What this task involves:
Give a verbatim copy of the data, leaving the pictures out.

Exercise inputs:
◇ ◇ ◇ ◇

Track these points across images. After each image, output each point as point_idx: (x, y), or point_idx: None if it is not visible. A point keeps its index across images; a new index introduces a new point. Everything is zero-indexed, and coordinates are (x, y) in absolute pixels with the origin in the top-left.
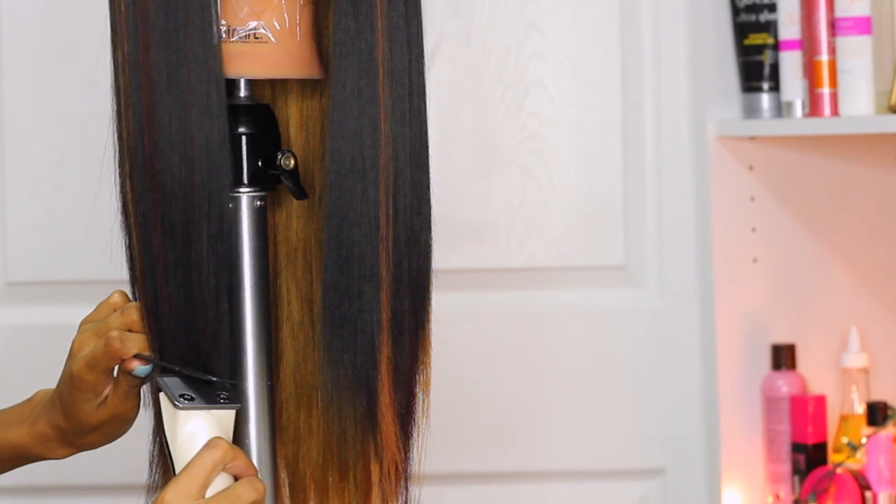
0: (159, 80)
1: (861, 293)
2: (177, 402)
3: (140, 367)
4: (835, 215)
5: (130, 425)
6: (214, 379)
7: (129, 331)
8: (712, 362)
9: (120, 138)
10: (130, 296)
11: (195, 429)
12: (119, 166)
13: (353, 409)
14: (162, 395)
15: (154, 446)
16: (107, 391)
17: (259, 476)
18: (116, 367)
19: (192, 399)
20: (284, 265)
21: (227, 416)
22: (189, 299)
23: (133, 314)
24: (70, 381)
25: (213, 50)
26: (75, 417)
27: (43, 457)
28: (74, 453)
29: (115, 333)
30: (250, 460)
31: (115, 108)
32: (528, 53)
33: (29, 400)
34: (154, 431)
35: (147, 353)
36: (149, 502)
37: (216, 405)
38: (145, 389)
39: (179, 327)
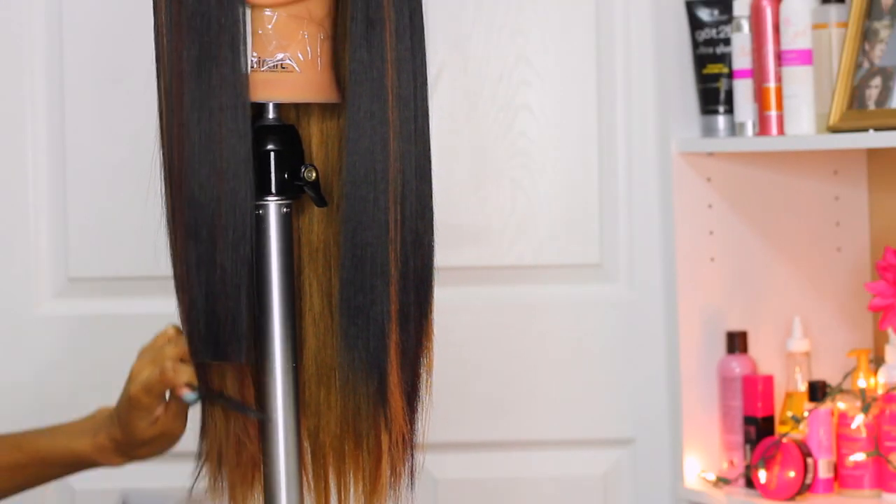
0: (192, 105)
1: (803, 287)
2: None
3: (188, 394)
4: (781, 220)
5: (177, 441)
6: (251, 410)
7: (181, 361)
8: (675, 347)
9: (163, 154)
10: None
11: None
12: (163, 178)
13: (366, 387)
14: None
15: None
16: (159, 411)
17: (283, 445)
18: (168, 392)
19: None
20: (307, 263)
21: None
22: (214, 293)
23: (183, 345)
24: (128, 401)
25: (241, 78)
26: (131, 433)
27: (100, 464)
28: (128, 462)
29: (168, 364)
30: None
31: (159, 127)
32: (518, 81)
33: (91, 416)
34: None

◇ ◇ ◇ ◇

The answer:
Track these points across images. After each image, output each point as point_idx: (x, y), or point_idx: None if it is not visible. A point keeps its index across images; a new index introduces a new point. Everything is zero-indexed, and coordinates are (x, y) in absolute pixels with the origin in the top-left.
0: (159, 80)
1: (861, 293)
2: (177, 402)
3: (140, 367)
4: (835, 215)
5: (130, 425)
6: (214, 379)
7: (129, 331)
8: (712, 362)
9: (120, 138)
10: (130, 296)
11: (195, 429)
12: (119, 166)
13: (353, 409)
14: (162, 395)
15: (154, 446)
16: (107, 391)
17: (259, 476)
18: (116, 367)
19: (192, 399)
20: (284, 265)
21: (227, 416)
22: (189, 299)
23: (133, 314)
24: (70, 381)
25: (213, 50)
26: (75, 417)
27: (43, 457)
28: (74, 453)
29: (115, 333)
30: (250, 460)
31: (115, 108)
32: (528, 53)
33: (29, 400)
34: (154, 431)
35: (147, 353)
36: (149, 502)
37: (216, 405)
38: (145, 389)
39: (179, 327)
0: (192, 105)
1: (803, 287)
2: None
3: (188, 394)
4: (781, 220)
5: (177, 441)
6: (251, 410)
7: (181, 361)
8: (675, 347)
9: (163, 154)
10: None
11: None
12: (163, 178)
13: (366, 387)
14: None
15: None
16: (159, 411)
17: (283, 445)
18: (168, 392)
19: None
20: (307, 263)
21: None
22: (214, 293)
23: (183, 345)
24: (128, 401)
25: (241, 78)
26: (131, 433)
27: (100, 464)
28: (128, 462)
29: (168, 364)
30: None
31: (159, 127)
32: (518, 81)
33: (91, 416)
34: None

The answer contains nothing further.